▶ Problem description
If a line in the listing includes the word "CROSS", copy it out.

▶ Given records
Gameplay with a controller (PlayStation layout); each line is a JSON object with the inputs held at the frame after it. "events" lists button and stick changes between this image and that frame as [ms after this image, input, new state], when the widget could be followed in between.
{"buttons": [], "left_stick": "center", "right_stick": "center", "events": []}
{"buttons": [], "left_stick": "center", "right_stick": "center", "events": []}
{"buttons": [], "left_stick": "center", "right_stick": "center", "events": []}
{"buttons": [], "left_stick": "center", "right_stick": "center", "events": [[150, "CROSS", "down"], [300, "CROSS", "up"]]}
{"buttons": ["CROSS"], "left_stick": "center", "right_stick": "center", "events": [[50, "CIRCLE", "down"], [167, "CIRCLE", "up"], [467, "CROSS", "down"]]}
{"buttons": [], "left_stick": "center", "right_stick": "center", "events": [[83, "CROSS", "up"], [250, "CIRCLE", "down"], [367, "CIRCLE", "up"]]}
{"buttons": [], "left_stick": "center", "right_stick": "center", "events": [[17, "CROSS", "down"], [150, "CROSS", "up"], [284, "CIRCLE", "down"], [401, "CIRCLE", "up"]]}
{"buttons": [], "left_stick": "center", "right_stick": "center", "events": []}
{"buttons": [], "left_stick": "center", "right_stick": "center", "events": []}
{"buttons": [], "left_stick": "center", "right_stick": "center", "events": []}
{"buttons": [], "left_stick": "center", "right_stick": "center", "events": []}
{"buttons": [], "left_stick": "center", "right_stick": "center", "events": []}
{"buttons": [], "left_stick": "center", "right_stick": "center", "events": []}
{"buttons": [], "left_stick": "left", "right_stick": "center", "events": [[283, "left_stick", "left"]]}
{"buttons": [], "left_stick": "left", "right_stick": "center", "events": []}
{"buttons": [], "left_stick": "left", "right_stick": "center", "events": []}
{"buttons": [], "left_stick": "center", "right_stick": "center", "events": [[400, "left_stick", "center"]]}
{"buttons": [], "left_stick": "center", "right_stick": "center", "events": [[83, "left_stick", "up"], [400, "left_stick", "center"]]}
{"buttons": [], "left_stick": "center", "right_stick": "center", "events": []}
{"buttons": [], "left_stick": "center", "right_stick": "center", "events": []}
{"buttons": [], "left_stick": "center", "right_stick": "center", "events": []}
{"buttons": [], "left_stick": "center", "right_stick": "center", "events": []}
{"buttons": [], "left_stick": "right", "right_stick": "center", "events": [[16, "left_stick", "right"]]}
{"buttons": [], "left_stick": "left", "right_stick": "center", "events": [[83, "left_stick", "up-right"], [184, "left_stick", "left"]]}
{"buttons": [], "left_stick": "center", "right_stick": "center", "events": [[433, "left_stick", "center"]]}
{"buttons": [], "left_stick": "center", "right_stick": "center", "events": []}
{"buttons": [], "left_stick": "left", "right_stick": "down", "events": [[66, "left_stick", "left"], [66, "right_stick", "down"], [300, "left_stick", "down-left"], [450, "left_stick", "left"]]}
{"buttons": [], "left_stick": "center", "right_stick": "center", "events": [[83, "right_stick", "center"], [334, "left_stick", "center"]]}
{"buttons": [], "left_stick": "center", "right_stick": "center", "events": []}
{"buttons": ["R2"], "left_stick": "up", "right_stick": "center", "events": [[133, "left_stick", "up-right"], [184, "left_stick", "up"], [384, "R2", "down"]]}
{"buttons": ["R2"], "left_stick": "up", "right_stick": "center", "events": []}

▶ Output for this exercise
{"buttons": [], "left_stick": "center", "right_stick": "center", "events": [[150, "CROSS", "down"], [300, "CROSS", "up"]]}
{"buttons": ["CROSS"], "left_stick": "center", "right_stick": "center", "events": [[50, "CIRCLE", "down"], [167, "CIRCLE", "up"], [467, "CROSS", "down"]]}
{"buttons": [], "left_stick": "center", "right_stick": "center", "events": [[83, "CROSS", "up"], [250, "CIRCLE", "down"], [367, "CIRCLE", "up"]]}
{"buttons": [], "left_stick": "center", "right_stick": "center", "events": [[17, "CROSS", "down"], [150, "CROSS", "up"], [284, "CIRCLE", "down"], [401, "CIRCLE", "up"]]}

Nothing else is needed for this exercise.